On current financials, this segment looks challenging: roughly $3.2 billion revenue in 2025 against a $6.4 billion operating loss. Heavy investment in data centers, models (Grok), and applications explains the picture. Advertising on X has faced headwinds, and R&D spending surged.
However, the strategic direction has shifted toward a full-stack AI infrastructure play owning compute, training custom models with real-time X data, and building applications. Two major deals highlight the pivot:
Together, these moves transform AI from a loss-making adjacency into a credible infrastructure and monetization engine.
Group-wide, SpaceX posted ~$18.7 billion revenue in 2025 with an operating loss driven largely by depreciation and R&D. Adjusted EBITDA was positive, signaling solid underlying cash generation in mature areas. Capital spending remains heavily tilted toward AI compute clusters, while Starlink throws off cash that subsidizes Starship development and AI buildout.
Run-rate revenue is climbing. Adding the ramping Anthropic contribution and potential Cursor economics could push the business toward a $40 billion+ annualized level by the end of 2026, still well below the implied expectations at a $1.75 trillion valuation.

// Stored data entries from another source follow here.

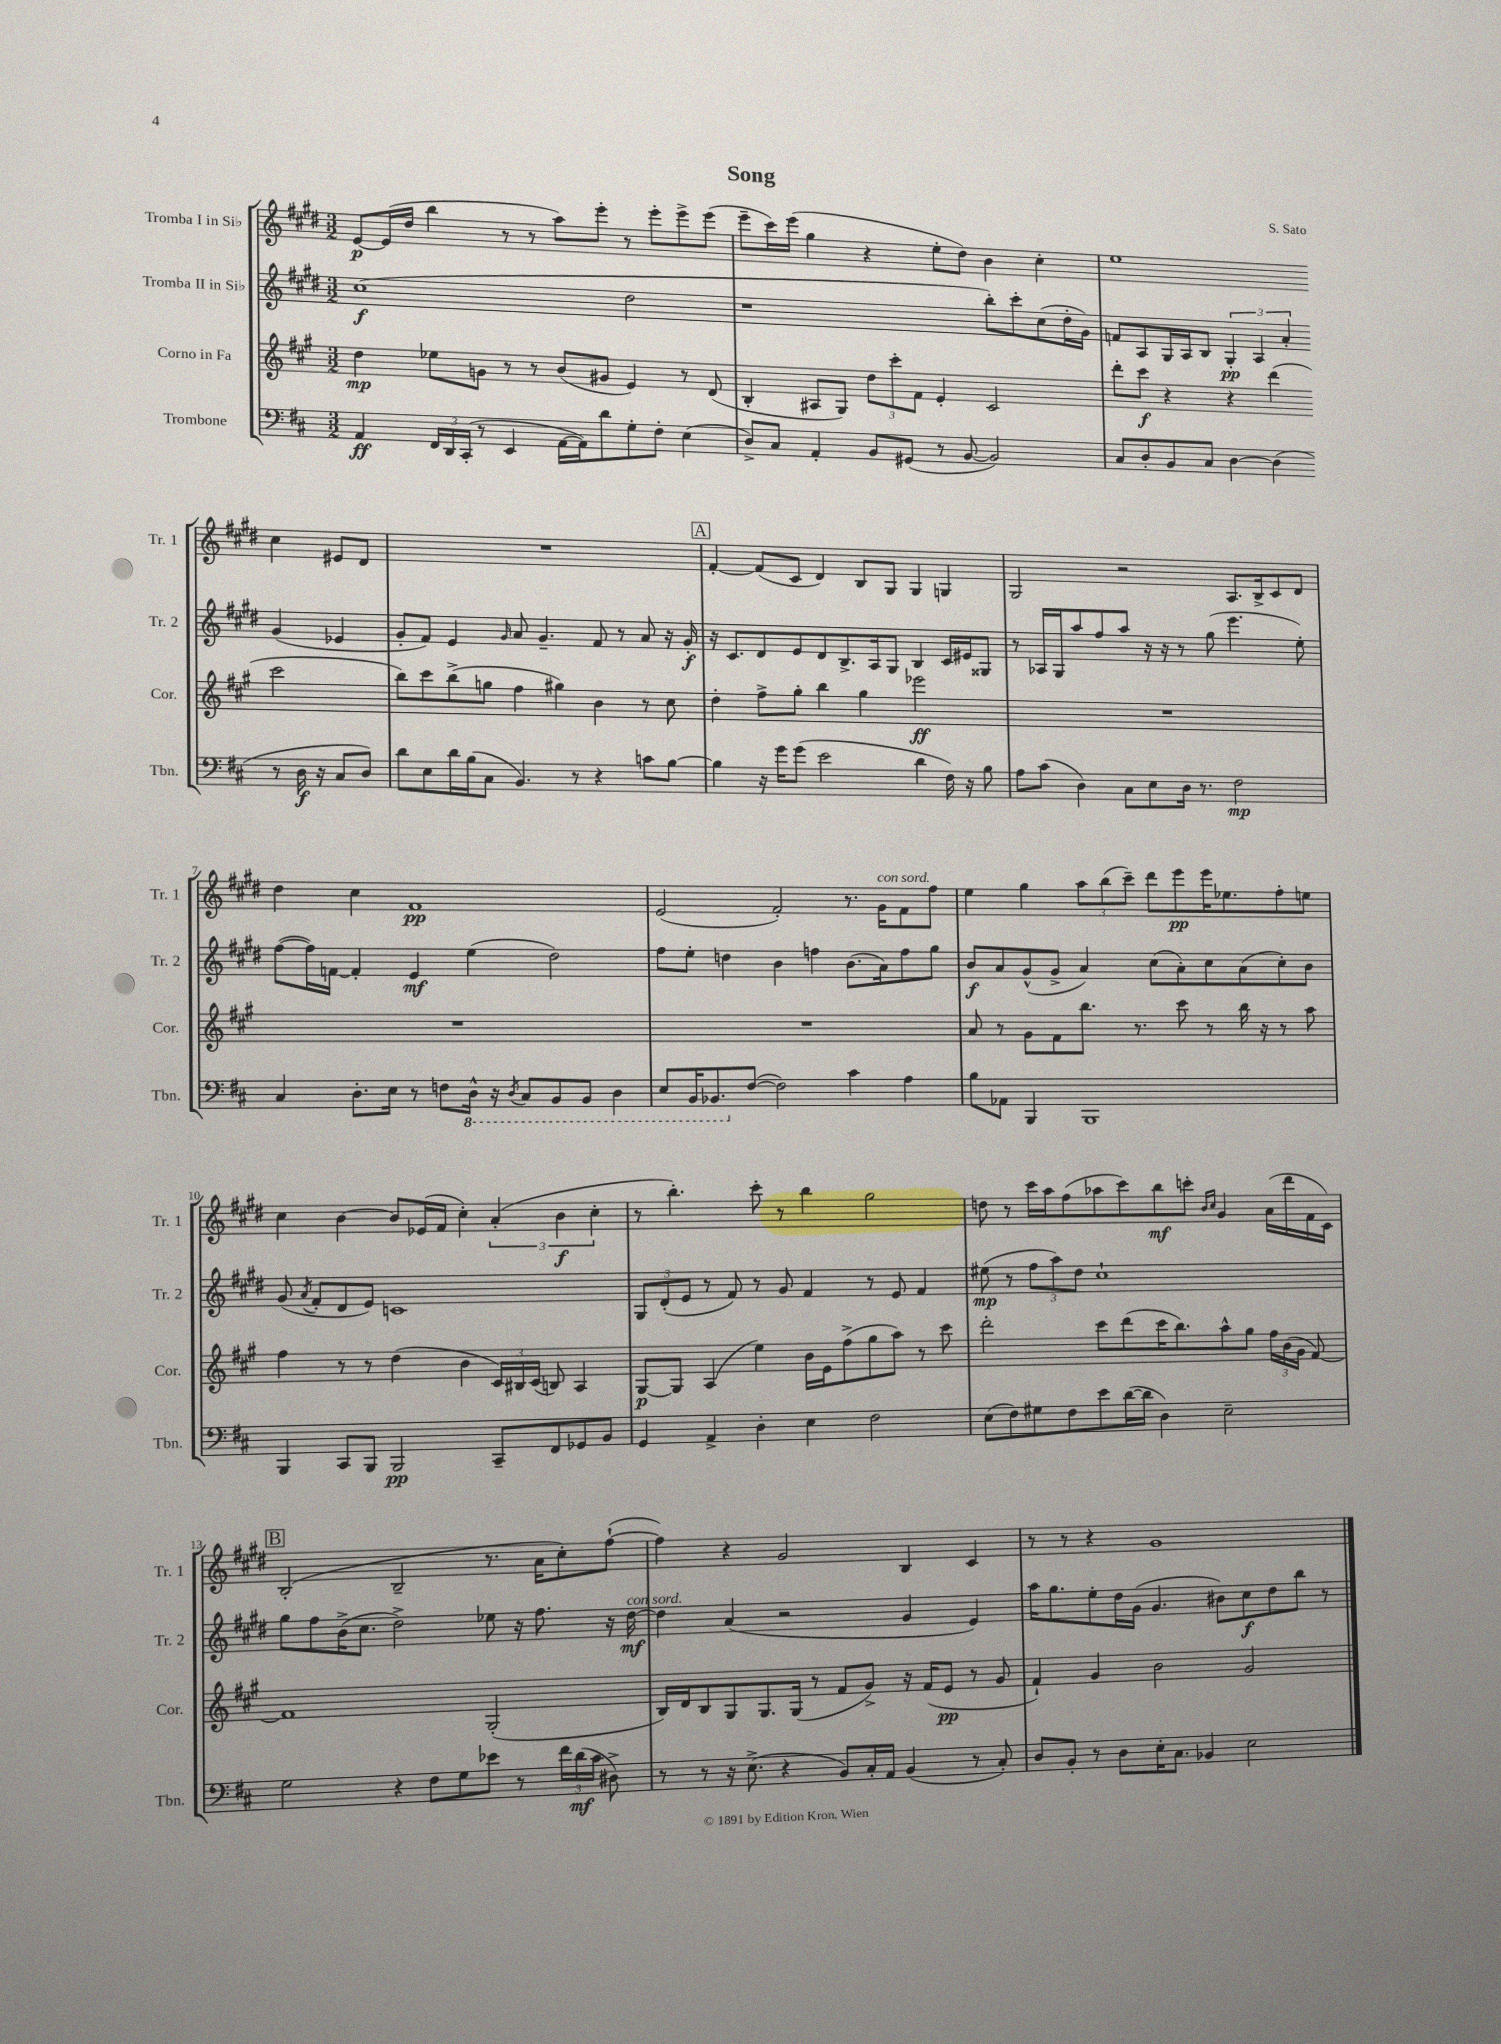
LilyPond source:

\header { title = "Song" composer = "S. Sato" }
<<
\new StaffGroup <<
\new Staff = "s0" \with { instrumentName = "Tromba I in Sib" shortInstrumentName = "Tr. 1" } {
    \clef treble \key e \major \numericTimeSignature \time 3/2
    \autoBeamOff e'8[~\p e'16( dis''16] b''4 r8 r8 a''8[) e'''8]-. r8 e'''8[-. e'''8-> e'''8]( |
    e'''8[-- cis'''16) e'''16]( gis''4 r4 e''8[-. dis''8]) b'4 cis''4-. |
    e''1 cis''4 eis'8[ dis'8] |
    R1. |
    \mark \markup { \box "A" } fis'4~-. fis'8[( cis'8] dis'4) b8[ gis8] gis4 g4 |
    gis2 r2 a8.[ b16-> cis'8 dis'8] |
    dis''4 cis''4 fis'1\pp |
    e'2( fis'2-.) r8. gis'16[^\markup { \italic "con sord." } fis'8 fis''8] |
    e''4 gis''4 \tuplet 3/2 { a''8[ b''8( cis'''8]--) } dis'''8[ e'''8\pp e'''16 ees''8. fis''8-. e''8] |
    cis''4 b'4~ b'8[ ees'16( fis'16] cis''4-.) \tuplet 3/2 { a'4-.( b'4\f cis''4-. } |
    r8 b''4.-.) cis'''8-. r8 b''4 gis''2 |
    d''8 r8 cis'''16[ a''16 fis''8( aes''8 cis'''8) b''8\mf c'''8]-. \grace { b'16[ cis''16] } gis'4 a'16[( dis'''16 fis'16 cis'16]) |
    \mark \markup { \box "B" } b2-.( b2-- r8. a'16[ cis''8-.) fis''8]~-!( |
    fis''4) r4 gis'2 b4 cis'4 |
    r8 r8 r4 gis'1 \bar "|." |
}
\new Staff = "s1" \with { instrumentName = "Tromba II in Sib" shortInstrumentName = "Tr. 2" } {
    \clef treble \key e \major \numericTimeSignature \time 3/2
    \autoBeamOff cis''1\f( dis''2 |
    r1 b''8[-.) cis'''8-. cis''8( dis''16-. gis'16]) |
    f'8[ a8 gis16 a16 b8] \tuplet 3/2 { gis4-.\pp a4 a'4-. } gis'4( ees'4 |
    gis'8[-. fis'8]) e'4 \grace { gis'16 } a'8 gis'4.-- fis'8 r8 a'8 r16 gis'16-.\f |
    \mark \markup { \box "A" } r16 cis'8.[ dis'8 e'8 dis'8 b8.-> a16 gis8] b4 cis'16[ eis'16 gisis8] |
    r8 aes16[ gis16 a''8 fis''8 a''8] r16 r16 r8 gis''8( e'''4. e''8-.) |
    fis''8[~( fis''16) f'16]~ f'4-. e'4\mf e''4( dis''2) |
    fis''8[ e''8]-. d''4 b'4 f''4 b'8.[( a'16) f''8 gis''8] |
    b'8[\f a'8 gis'8-^( gis'8]-> a'4) cis''8[( a'8-.) cis''8 a'8( cis''8-.) b'8] |
    gis'8( \acciaccatura { a'8 } fis'8[-. dis'8 e'8]) c'1 |
    \tuplet 3/2 { gis8[ dis'8-.( e'8] } r8 fis'8) r8 gis'8 fis'4 r8 e'8 fis'4 |
    eis''8\mp( r8 \tuplet 3/2 { fis''8[ a''8) dis''8] } cis''1-! |
    \mark \markup { \box "B" } gis''8[ fis''8 b'16->( cis''8.] dis''2->) ees''8 r16 fis''8. r16 dis''16~\mf^\markup { \italic "con sord." } |
    dis''4 a'4( r2 gis'4 e'4) |
    a''16[ gis''8. e''8-. dis''16 gis'16]( gis'4. bis'8[) cis''8\f dis''8 b''8] r8 \bar "|." |
}
\new Staff = "s2" \with { instrumentName = "Corno in Fa" shortInstrumentName = "Cor." } {
    \clef treble \key a \major \numericTimeSignature \time 3/2
    \autoBeamOff d''4\mp ees''8[ g'8] r8 r8 b'8[( gis'8] e'4) r8 d'8( |
    b4-. ais8[ gis8]) \tuplet 3/2 { d''8[ cis'''8-. fis'8] } e'4-. cis'2 |
    d'''8[-. cis'''8]\f r4 r4 d'''4( cis'''2 |
    b''8[) cis'''8 b''8->( g''8] fis''4 gis''4) b'4 r8 cis''8 |
    \mark \markup { \box "A" } d''4-. fis''8[-> gis''8]-. b''4 gis''4 ees'''2\ff |
    R1. |
    R1. |
    R1. |
    a'8 r8 gis'8[ fis'8 b''8.] r8. cis'''8 r8 b''16 r16 r8 a''8 |
    fis''4 r8 r8 d''4( b'4 \tuplet 3/2 { cis'16[) bis16 cis'16]( } b8) a4 |
    gis8[~\p gis8] a4( e''4) b'16[ e'16 fis''8->( gis''8 a''8]) r8 cis'''8 |
    d'''2-. cis'''8[ d'''8( cis'''16 b''8.) a''8-^ gis''8] \tuplet 3/2 { fis''16[ b'16( gis'16] } fis'8~) |
    \mark \markup { \box "B" } fis'1 gis2-.( |
    b16[) d'16 b8 gis8 gis8. gis16]( r8 fis'8[ gis'8]->) r16 fis'16[( e'8]\pp r8 gis'8 |
    fis'4-!) gis'4 b'2 gis'2 \bar "|." |
}
\new Staff = "s3" \with { instrumentName = "Trombone" shortInstrumentName = "Tbn." } {
    \clef bass \key d \major \numericTimeSignature \time 3/2
    \autoBeamOff a,4\ff \tuplet 3/2 { fis,16[ d,16 cis,16]-.( } r8 e,4 a,16[~ a,16) d'8 g8-. fis8]-. e4( |
    d8[->) cis8] a,4-. b,8[ gis,8]( r8 b,8~ b,2) |
    cis8[ d8-. b,8 cis8] d4~ d4( r8 d16\f r16 cis8[ d8]) |
    d'8[ e8 d'16 b16( cis8] b,4.) r8 r4 c'8[ b8]~ |
    \mark \markup { \box "A" } b4 r16 g'16[ g'8]( e'2 d'4 fis16) r16 b8 |
    a8[ cis'8]( d4) cis8[ e8 d16] r8. fis2\mp |
    cis4 d8.[-. e16] r8 f8[ \ottava #-1 d,16]-^ r16 \acciaccatura { d,8 } cis,8[ b,,8 b,,8] d,4 |
    e,8[ b,,16 bes,,8. \ottava #0 fis8]~( fis2) cis'4 a4 |
    b8[ aes,8] b,,4 b,,1 |
    b,,4 cis,8[ b,,8] b,,2\pp cis,8[-- fis,8 ges,8 b,8] |
    g,4 a,4-> d4-. e4 fis2 |
    e8[( fis8) gis8 fis8 e'8 d'16~( d'16] d4) e2-- |
    \mark \markup { \box "B" } g2 r4 fis8[ g8 ees'8] r8 \tuplet 3/2 { fis'16[ d'16\mf( cis'16] } dis8->) |
    r8 r8 r16 e8.->( r4 b,8[) cis16-. a,16] b,4( r8 cis8-.) |
    d8[ b,8]-. r8 d8[ e16-. cis8.] bes,4 e2 \bar "|." |
}
>>
>>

Starship is the pivotal program. Designed for full reusability and far higher payload (targeting 100+ tons to orbit, with growth potential), it aims to drive launch costs dramatically lower again. Success would accelerate next-generation Starlink satellites, make orbital data centers practical, and open lunar/Mars logistics. Multiple test flights have already demonstrated key capabilities like booster catches. Operational payload missions are targeted for the second half of 2026.
Looking further ahead, SpaceX is exploring placing compute infrastructure directly in orbit. Earth-based data centers face tightening constraints on power and cooling. In space, abundant solar power and efficient radiative cooling could provide structural advantages, if data transfer latencies and economics can be solved. Launch capability, Starlink connectivity, and AI demand give SpaceX a unique shot at making this real.
Broader ambitions include in-space manufacturing, lunar resource utilization, and eventually multiplanetary infrastructure. Management incentives (performance awards tied to massive market-cap targets plus Mars colonization and orbital compute milestones) make clear where the long-term focus lies.
SpaceX should be viewed as a platform infrastructure company rather than a traditional aerospace or tech firm. Starlink carries the financial weight today, Starship unlocks the next efficiency leap, AI compute provides a near-term monetization bridge, and orbital/off-Earth infrastructure represents the long-term prize.
It’s a high-conviction, high-risk compounder. The opportunity set is enormous if execution lands, but it demands patience, capital discipline, and tolerance for volatility. The valuation reflects belief in a future where SpaceX becomes the essential physical layer powering both terrestrial AI growth and an expanding space economy.